Kitapta özellikle 30. Lem’a’yı okurken çok büyük lezzet aldım. Ruh kanatlandı ve ufuk alabildiğince uzaklara açıldı… Çok başka, “dünyada yazılmamış” sanki 30. Lem’a…
Onbirinci Lem’a’da da Efendimiz a.s sünnetine be uygulanmasına dair muazzam bir sunumu var Said Nursi’nin. Çok öz ve manidardır, sünnet-i seniyyeye dair, Onbirinci Lem’a.

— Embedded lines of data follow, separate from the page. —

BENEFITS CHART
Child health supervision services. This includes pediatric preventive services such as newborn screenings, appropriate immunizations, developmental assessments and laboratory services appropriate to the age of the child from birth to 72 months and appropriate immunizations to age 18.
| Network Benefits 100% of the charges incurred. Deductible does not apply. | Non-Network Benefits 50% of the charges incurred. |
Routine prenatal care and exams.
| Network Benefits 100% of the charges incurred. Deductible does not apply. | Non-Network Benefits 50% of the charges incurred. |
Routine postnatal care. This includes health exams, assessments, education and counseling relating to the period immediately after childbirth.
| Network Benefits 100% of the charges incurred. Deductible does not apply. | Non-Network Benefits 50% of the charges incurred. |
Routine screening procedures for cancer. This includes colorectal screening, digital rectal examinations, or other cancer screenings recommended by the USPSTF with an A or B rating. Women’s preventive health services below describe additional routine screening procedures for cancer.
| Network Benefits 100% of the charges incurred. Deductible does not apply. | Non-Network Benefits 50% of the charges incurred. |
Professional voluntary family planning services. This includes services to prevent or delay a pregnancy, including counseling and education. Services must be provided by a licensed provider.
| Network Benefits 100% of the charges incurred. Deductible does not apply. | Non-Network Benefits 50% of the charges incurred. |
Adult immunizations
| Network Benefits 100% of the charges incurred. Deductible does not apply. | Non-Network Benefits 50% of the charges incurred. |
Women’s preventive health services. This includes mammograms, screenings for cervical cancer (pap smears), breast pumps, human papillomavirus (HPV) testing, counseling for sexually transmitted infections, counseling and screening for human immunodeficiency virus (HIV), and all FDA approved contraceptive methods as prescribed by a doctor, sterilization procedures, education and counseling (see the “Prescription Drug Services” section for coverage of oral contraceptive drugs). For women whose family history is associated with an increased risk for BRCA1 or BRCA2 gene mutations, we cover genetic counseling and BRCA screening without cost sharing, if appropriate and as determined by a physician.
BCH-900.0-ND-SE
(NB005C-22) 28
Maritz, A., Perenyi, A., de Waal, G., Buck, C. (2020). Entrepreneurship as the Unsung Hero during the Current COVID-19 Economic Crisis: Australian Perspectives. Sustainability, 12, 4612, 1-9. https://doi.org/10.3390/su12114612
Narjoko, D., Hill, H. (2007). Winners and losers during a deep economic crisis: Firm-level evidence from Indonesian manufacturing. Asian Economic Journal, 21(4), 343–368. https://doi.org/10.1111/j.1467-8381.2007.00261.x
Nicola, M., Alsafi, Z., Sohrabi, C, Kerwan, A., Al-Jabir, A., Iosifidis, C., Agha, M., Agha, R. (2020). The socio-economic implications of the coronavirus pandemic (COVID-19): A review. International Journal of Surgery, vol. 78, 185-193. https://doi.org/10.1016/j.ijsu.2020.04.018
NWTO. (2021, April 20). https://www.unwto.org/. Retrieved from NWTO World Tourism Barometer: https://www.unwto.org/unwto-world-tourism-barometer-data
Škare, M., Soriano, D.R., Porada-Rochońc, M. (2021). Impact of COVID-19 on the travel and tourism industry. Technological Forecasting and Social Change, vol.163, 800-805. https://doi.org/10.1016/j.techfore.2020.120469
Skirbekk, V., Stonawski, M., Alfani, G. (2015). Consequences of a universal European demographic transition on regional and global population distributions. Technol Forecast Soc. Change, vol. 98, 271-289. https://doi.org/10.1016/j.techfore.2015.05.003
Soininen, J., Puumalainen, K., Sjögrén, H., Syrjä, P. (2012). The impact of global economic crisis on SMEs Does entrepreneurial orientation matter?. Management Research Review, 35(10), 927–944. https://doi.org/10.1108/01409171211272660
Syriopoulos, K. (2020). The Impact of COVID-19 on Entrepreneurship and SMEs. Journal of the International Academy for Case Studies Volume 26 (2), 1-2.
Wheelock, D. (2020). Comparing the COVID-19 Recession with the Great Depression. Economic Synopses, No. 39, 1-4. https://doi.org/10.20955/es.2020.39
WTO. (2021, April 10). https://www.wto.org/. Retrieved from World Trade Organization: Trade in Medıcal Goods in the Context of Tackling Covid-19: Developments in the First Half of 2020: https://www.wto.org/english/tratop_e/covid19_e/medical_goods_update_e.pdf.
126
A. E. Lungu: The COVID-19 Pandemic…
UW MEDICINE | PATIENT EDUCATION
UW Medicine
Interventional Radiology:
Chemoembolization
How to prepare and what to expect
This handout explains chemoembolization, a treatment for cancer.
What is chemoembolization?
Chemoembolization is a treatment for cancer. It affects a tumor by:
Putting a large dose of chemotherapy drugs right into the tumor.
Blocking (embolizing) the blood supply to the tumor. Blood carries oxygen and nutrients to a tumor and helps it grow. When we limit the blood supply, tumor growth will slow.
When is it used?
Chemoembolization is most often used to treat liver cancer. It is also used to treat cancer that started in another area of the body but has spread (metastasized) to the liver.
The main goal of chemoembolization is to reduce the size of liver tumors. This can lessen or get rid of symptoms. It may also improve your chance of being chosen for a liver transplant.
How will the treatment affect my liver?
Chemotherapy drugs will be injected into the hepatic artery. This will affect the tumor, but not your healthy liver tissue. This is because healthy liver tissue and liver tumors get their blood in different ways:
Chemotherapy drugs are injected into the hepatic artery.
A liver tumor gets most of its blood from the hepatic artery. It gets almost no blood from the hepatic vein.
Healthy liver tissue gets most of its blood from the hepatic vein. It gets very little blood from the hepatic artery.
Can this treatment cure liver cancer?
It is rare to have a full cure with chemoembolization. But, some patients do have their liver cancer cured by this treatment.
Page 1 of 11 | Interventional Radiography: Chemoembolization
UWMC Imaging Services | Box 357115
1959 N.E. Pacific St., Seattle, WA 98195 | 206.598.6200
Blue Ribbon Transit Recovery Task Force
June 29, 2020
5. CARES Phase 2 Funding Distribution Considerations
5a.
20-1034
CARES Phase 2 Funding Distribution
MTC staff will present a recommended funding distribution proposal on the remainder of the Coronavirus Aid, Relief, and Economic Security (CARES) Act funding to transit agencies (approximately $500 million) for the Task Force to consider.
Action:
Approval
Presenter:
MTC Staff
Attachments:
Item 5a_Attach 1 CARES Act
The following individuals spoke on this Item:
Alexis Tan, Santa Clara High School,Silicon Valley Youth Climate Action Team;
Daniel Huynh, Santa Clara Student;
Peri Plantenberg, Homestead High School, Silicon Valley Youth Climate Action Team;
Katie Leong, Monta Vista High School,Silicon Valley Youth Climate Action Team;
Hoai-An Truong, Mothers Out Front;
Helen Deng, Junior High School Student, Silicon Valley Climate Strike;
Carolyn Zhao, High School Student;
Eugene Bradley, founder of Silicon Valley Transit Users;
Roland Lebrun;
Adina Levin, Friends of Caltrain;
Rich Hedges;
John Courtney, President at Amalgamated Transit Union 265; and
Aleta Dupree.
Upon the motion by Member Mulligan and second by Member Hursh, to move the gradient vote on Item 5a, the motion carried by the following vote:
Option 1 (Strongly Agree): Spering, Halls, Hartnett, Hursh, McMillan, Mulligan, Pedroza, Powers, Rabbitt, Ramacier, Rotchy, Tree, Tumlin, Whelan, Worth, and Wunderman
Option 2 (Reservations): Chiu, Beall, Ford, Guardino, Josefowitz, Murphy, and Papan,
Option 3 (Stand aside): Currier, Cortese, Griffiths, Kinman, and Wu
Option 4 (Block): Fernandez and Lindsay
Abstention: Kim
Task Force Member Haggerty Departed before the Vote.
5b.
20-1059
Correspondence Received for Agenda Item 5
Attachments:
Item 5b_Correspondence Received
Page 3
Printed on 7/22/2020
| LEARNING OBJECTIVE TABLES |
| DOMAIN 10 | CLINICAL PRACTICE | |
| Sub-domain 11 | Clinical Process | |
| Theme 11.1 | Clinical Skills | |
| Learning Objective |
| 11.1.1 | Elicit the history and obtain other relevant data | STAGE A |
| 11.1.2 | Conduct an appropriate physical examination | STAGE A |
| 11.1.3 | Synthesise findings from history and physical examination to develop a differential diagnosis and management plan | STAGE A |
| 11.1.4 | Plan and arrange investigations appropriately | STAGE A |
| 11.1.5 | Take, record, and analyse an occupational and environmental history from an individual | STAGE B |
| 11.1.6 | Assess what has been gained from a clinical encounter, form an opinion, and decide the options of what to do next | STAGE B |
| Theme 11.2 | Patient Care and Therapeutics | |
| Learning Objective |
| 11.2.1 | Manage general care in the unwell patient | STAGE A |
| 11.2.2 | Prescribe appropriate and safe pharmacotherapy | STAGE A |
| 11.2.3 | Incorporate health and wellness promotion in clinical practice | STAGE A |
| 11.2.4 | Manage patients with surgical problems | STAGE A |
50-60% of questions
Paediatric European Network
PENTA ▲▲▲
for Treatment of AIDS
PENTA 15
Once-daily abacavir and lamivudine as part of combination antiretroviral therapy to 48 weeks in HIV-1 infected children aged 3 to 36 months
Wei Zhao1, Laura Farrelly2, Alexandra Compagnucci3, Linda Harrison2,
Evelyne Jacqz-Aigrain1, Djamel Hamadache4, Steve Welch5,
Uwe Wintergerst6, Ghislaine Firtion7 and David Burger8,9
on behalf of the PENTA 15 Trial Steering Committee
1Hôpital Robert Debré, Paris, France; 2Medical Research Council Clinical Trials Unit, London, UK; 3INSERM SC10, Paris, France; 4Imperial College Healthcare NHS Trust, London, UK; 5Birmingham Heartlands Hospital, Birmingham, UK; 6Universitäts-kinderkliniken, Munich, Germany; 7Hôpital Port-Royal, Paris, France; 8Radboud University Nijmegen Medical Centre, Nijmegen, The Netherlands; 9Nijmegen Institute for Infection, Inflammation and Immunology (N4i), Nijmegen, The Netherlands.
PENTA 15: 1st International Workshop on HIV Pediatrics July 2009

Sondaki “Münacat” kısmıysa, Risale-i Nur külliyatının sıkışmış, sıkıştırılmış özü gibi. Bir çekirdek misali. Okuyunca anlayacaksınız.
Risale-i Nur okuyanlar bilir ki, bir defayla okunup atılmaz bu kitaplar. Hep okumalı, sürekli okunmalı, dönüp dönüp tekrar okunmalı Risale-i Nur. Her okunuşta farklı diyarların kapılarını aralar size Risale-i Nur. Okudukça kalbiniz ve ruhunuz yükselişe geçer, bunu hissedersiniz.
Risale-i Nur, müslümanların değil tüm insanlığın kitabıdır. Zira dil ve üslubu da bize bunu söyler. Herkes okumalı, ama herkes. Ate de okumalı, Hristiyan da okumalı, Yahudi de, Hindu da. Ama en çok Müslüman okumalı.